EXERCISE BRIEF:
Turn every line of the data below into a Markdown table with the columns Row and Line Text. Give each line its own numbered row and skip any blank lines.

(Listings of boxed layout items)
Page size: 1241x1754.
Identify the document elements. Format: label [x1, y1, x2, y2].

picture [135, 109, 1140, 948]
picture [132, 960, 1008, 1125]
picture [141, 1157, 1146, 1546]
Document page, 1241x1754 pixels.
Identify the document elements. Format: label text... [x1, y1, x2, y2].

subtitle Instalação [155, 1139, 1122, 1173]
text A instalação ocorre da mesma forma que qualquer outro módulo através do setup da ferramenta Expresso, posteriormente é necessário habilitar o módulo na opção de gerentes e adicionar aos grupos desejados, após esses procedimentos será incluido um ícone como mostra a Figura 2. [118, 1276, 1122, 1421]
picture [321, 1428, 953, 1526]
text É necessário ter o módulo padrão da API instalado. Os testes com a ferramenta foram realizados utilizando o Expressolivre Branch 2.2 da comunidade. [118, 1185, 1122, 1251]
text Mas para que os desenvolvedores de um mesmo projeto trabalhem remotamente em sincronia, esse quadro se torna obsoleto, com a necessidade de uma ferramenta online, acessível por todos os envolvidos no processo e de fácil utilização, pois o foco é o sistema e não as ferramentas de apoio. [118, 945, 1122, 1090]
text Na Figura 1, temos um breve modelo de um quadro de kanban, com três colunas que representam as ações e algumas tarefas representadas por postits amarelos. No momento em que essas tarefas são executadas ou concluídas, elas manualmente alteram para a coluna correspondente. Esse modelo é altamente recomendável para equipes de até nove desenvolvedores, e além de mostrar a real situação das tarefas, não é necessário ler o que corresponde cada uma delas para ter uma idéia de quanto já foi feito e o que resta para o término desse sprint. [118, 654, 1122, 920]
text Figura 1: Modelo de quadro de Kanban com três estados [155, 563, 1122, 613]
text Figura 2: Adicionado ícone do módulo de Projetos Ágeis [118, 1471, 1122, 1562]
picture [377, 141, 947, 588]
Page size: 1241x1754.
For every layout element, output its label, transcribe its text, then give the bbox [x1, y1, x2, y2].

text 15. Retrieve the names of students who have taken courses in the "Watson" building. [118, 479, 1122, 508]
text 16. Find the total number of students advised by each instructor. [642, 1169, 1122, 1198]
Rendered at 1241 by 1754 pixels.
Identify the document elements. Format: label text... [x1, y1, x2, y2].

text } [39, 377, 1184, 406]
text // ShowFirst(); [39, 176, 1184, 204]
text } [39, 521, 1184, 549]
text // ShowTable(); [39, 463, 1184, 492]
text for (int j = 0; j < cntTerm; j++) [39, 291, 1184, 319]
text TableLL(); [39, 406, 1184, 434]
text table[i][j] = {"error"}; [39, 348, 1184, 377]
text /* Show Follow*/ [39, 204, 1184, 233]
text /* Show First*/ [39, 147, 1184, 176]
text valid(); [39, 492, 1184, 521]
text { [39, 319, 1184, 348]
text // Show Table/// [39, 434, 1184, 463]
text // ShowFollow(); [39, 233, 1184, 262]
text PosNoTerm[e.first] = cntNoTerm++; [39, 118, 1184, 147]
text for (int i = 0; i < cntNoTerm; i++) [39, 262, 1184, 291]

OUTPUT OF THE EXERCISE:
| Row | Line Text |
|---|---|
| 1 | Page size: 1241x1754. |
| 2 | Identify the document elements. Format: label [x1, y1, x2, y2]. |
| 3 | picture [135, 109, 1140, 948] |
| 4 | picture [132, 960, 1008, 1125] |
| 5 | picture [141, 1157, 1146, 1546] |
| 6 | Document page, 1241x1754 pixels. |
| 7 | Identify the document elements. Format: label text... [x1, y1, x2, y2]. |
| 8 | subtitle Instalação [155, 1139, 1122, 1173] |
| 9 | text A instalação ocorre da mesma forma que qualquer outro módulo através do setup da ferramenta Expresso, posteriormente é necessário habilitar o módulo na opção de gerentes e adicionar aos grupos desejados, após esses procedimentos será incluido um ícone como mostra a Figura 2. [118, 1276, 1122, 1421] |
| 10 | picture [321, 1428, 953, 1526] |
| 11 | text É necessário ter o módulo padrão da API instalado. Os testes com a ferramenta foram realizados utilizando o Expressolivre Branch 2.2 da comunidade. [118, 1185, 1122, 1251] |
| 12 | text Mas para que os desenvolvedores de um mesmo projeto trabalhem remotamente em sincronia, esse quadro se torna obsoleto, com a necessidade de uma ferramenta online, acessível por todos os envolvidos no processo e de fácil utilização, pois o foco é o sistema e não as ferramentas de apoio. [118, 945, 1122, 1090] |
| 13 | text Na Figura 1, temos um breve modelo de um quadro de kanban, com três colunas que representam as ações e algumas tarefas representadas por postits amarelos. No momento em que essas tarefas são executadas ou concluídas, elas manualmente alteram para a coluna correspondente. Esse modelo é altamente recomendável para equipes de até nove desenvolvedores, e além de mostrar a real situação das tarefas, não é necessário ler o que corresponde cada uma delas para ter uma idéia de quanto já foi feito e o que resta para o término desse sprint. [118, 654, 1122, 920] |
| 14 | text Figura 1: Modelo de quadro de Kanban com três estados [155, 563, 1122, 613] |
| 15 | text Figura 2: Adicionado ícone do módulo de Projetos Ágeis [118, 1471, 1122, 1562] |
| 16 | picture [377, 141, 947, 588] |
| 17 | Page size: 1241x1754. |
| 18 | For every layout element, output its label, transcribe its text, then give the bbox [x1, y1, x2, y2]. |
| 19 | text 15. Retrieve the names of students who have taken courses in the "Watson" building. [118, 479, 1122, 508] |
| 20 | text 16. Find the total number of students advised by each instructor. [642, 1169, 1122, 1198] |
| 21 | Rendered at 1241 by 1754 pixels. |
| 22 | Identify the document elements. Format: label text... [x1, y1, x2, y2]. |
| 23 | text } [39, 377, 1184, 406] |
| 24 | text // ShowFirst(); [39, 176, 1184, 204] |
| 25 | text } [39, 521, 1184, 549] |
| 26 | text // ShowTable(); [39, 463, 1184, 492] |
| 27 | text for (int j = 0; j < cntTerm; j++) [39, 291, 1184, 319] |
| 28 | text TableLL(); [39, 406, 1184, 434] |
| 29 | text table[i][j] = {"error"}; [39, 348, 1184, 377] |
| 30 | text /* Show Follow*/ [39, 204, 1184, 233] |
| 31 | text /* Show First*/ [39, 147, 1184, 176] |
| 32 | text valid(); [39, 492, 1184, 521] |
| 33 | text { [39, 319, 1184, 348] |
| 34 | text // Show Table/// [39, 434, 1184, 463] |
| 35 | text // ShowFollow(); [39, 233, 1184, 262] |
| 36 | text PosNoTerm[e.first] = cntNoTerm++; [39, 118, 1184, 147] |
| 37 | text for (int i = 0; i < cntNoTerm; i++) [39, 262, 1184, 291] |